The expected result is the material below, reproduced exactly from its first line through the line containing "Un cargo de atropello y fuga en el Condado".

(Data in this exercise begins)

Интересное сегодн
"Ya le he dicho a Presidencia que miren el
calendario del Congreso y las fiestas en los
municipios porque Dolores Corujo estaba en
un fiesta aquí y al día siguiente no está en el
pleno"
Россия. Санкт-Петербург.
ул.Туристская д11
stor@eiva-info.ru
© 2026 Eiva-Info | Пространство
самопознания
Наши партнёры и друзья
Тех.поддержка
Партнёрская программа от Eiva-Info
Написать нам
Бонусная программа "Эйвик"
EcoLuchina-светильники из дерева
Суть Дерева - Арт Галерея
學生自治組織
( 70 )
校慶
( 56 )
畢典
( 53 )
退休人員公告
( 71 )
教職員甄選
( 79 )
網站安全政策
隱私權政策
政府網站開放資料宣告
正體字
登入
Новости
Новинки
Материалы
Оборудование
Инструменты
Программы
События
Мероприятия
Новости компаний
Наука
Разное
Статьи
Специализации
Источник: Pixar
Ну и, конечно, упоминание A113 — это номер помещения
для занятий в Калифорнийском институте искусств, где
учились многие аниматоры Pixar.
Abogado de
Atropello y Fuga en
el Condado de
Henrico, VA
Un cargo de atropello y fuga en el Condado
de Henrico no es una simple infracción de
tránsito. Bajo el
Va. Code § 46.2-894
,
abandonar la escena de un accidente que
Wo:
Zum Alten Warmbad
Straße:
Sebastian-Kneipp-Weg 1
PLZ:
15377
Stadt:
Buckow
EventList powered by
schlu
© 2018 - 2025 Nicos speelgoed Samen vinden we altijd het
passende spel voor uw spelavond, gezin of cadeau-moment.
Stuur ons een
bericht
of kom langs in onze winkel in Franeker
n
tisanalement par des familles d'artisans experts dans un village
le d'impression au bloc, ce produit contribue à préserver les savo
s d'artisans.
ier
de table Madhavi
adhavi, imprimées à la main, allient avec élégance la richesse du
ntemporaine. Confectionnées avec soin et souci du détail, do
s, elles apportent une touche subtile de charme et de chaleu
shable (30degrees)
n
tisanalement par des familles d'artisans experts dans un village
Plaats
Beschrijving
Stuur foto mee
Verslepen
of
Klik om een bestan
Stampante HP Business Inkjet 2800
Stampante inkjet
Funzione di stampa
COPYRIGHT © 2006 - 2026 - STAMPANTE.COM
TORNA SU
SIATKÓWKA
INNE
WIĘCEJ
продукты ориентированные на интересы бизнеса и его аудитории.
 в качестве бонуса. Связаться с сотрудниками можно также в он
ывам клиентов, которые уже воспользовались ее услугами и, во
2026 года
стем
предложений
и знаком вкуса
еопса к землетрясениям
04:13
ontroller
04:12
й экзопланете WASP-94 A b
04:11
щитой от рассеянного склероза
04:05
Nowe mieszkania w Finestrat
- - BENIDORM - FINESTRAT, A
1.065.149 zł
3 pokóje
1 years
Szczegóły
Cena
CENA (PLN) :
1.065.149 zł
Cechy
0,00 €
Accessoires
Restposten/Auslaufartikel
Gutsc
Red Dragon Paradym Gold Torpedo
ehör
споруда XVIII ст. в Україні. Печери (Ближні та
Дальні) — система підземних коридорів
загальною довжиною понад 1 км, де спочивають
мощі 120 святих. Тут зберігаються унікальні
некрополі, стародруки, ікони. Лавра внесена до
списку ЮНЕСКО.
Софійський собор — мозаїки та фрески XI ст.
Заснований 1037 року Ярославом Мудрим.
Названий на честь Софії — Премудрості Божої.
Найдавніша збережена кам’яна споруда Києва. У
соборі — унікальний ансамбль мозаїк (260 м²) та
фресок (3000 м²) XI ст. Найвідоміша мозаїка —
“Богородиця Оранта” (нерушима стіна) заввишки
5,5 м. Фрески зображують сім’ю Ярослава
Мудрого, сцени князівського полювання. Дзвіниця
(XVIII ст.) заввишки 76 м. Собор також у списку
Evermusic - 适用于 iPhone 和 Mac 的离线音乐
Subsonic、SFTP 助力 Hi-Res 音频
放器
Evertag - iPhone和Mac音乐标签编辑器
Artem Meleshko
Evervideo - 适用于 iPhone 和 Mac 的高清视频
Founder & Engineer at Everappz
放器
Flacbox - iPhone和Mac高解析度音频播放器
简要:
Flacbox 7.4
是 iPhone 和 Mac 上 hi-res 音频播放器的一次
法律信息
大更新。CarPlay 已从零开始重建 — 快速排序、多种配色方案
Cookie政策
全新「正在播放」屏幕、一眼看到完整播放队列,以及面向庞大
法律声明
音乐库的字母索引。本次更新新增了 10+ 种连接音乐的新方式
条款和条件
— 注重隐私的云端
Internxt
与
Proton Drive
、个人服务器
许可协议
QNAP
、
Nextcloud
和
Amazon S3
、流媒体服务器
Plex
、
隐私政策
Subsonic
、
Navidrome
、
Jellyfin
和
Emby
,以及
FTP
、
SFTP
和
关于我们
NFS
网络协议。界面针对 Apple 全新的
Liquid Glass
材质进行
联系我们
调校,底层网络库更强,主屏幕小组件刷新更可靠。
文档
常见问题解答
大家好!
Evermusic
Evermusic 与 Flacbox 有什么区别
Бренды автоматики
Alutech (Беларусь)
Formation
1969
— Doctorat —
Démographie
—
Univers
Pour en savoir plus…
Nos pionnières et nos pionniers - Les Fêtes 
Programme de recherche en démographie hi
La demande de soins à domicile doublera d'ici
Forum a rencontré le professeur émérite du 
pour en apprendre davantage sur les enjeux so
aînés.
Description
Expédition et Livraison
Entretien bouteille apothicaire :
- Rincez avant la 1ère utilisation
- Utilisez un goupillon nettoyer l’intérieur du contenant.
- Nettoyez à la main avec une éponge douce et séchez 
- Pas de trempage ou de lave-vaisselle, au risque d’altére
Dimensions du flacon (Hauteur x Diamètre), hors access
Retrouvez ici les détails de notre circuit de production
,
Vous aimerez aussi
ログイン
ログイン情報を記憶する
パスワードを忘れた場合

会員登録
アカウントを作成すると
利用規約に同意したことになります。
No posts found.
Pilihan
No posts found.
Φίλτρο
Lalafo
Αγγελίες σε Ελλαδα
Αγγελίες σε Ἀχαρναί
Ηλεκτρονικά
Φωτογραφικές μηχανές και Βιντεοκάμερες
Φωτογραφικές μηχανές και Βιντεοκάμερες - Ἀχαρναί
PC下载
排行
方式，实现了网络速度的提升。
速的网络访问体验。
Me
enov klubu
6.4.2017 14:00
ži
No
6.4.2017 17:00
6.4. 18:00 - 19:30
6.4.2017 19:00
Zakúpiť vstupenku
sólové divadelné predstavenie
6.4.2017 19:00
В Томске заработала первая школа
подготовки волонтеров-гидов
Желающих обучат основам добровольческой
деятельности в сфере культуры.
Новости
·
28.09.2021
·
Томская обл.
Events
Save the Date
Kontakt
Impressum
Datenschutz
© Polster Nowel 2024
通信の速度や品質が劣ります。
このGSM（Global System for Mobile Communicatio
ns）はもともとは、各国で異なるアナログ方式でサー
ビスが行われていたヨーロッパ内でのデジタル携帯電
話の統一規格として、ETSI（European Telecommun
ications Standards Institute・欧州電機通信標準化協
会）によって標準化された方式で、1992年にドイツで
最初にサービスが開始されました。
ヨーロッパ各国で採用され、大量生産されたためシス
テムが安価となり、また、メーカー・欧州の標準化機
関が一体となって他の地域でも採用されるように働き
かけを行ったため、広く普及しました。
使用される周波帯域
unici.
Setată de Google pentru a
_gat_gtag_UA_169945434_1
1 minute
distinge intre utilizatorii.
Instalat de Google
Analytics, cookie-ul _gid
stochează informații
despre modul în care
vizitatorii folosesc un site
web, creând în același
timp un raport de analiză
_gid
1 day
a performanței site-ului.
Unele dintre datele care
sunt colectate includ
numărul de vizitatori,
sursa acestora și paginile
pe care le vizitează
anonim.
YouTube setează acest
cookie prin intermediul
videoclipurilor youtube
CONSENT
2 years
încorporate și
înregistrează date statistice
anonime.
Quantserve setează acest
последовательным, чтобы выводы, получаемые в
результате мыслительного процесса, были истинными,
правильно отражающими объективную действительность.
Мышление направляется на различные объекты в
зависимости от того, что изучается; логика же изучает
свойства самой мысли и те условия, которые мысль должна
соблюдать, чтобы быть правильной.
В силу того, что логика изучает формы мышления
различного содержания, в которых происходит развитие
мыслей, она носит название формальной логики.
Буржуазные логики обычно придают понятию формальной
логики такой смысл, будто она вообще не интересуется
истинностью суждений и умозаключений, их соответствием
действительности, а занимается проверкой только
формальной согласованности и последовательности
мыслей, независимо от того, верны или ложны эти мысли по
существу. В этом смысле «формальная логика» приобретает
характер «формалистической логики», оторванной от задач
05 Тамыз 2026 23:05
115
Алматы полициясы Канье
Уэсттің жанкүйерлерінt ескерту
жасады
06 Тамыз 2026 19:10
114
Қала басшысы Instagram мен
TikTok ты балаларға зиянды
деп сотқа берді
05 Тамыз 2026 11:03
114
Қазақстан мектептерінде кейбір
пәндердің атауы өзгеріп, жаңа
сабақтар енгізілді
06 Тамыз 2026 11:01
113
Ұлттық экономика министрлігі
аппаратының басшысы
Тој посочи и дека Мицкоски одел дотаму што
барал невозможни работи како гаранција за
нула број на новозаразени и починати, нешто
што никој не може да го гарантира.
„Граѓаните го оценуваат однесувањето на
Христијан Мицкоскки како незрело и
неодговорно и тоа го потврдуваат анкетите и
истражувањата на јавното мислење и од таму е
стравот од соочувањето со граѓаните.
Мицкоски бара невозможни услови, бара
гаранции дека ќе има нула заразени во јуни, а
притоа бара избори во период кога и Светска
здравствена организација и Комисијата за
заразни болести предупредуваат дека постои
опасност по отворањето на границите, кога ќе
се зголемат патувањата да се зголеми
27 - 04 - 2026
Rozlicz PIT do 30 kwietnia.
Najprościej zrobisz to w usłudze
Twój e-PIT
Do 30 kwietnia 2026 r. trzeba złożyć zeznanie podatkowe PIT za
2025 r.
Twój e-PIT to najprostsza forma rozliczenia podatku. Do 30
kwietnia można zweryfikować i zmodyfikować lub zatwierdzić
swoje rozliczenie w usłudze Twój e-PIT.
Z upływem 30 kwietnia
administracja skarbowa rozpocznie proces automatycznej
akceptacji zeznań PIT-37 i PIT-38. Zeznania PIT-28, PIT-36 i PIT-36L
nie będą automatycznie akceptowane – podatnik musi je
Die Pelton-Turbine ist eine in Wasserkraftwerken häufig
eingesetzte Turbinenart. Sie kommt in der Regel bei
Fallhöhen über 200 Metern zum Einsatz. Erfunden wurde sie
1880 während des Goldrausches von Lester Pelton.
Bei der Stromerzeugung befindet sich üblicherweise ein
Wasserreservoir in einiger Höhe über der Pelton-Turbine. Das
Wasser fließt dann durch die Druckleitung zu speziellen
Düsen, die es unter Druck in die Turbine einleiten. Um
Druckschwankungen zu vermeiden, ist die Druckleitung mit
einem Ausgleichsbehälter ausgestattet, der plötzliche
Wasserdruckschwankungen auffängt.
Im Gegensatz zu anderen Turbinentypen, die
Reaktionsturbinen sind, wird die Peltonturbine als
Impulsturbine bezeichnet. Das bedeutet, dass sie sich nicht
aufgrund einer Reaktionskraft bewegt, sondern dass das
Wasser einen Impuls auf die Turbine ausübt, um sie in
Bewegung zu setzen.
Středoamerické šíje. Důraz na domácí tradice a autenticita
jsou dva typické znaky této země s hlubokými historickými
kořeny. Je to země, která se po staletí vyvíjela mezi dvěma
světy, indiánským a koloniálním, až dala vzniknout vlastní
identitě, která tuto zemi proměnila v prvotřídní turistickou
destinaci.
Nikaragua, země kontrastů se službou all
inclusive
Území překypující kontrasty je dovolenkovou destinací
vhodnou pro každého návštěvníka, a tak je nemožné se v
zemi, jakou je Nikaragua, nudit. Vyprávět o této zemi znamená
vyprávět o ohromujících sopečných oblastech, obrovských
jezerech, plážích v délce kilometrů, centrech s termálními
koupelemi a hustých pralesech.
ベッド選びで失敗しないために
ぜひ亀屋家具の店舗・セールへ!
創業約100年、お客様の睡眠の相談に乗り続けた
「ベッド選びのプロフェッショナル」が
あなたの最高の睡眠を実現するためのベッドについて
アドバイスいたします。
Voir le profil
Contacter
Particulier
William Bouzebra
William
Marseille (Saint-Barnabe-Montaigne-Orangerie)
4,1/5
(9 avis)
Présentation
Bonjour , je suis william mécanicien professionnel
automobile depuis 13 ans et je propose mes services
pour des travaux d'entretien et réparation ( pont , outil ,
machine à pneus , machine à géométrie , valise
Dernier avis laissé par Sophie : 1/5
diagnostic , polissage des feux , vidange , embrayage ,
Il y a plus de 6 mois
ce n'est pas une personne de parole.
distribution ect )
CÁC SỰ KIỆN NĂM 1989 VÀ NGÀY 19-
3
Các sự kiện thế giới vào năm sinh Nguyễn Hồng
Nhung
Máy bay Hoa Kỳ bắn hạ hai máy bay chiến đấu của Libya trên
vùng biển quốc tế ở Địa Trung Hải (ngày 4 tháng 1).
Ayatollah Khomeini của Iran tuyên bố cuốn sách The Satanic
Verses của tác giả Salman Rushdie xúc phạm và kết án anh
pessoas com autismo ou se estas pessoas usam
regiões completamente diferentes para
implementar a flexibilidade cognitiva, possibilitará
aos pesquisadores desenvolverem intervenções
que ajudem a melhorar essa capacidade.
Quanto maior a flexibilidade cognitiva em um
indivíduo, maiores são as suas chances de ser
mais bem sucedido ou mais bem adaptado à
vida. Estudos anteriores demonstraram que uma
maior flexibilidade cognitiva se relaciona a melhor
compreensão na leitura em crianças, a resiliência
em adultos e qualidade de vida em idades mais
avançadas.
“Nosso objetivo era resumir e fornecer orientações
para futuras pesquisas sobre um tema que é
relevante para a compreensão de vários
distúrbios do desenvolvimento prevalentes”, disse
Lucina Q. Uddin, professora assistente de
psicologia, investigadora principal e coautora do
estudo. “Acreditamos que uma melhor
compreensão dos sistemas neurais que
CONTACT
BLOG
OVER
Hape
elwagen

(Data in this exercise ends)

Response area:
Интересное сегодн
"Ya le he dicho a Presidencia que miren el
calendario del Congreso y las fiestas en los
municipios porque Dolores Corujo estaba en
un fiesta aquí y al día siguiente no está en el
pleno"
Россия. Санкт-Петербург.
ул.Туристская д11
stor@eiva-info.ru
© 2026 Eiva-Info | Пространство
самопознания
Наши партнёры и друзья
Тех.поддержка
Партнёрская программа от Eiva-Info
Написать нам
Бонусная программа "Эйвик"
EcoLuchina-светильники из дерева
Суть Дерева - Арт Галерея
學生自治組織
( 70 )
校慶
( 56 )
畢典
( 53 )
退休人員公告
( 71 )
教職員甄選
( 79 )
網站安全政策
隱私權政策
政府網站開放資料宣告
正體字
登入
Новости
Новинки
Материалы
Оборудование
Инструменты
Программы
События
Мероприятия
Новости компаний
Наука
Разное
Статьи
Специализации
Источник: Pixar
Ну и, конечно, упоминание A113 — это номер помещения
для занятий в Калифорнийском институте искусств, где
учились многие аниматоры Pixar.
Abogado de
Atropello y Fuga en
el Condado de
Henrico, VA
Un cargo de atropello y fuga en el Condado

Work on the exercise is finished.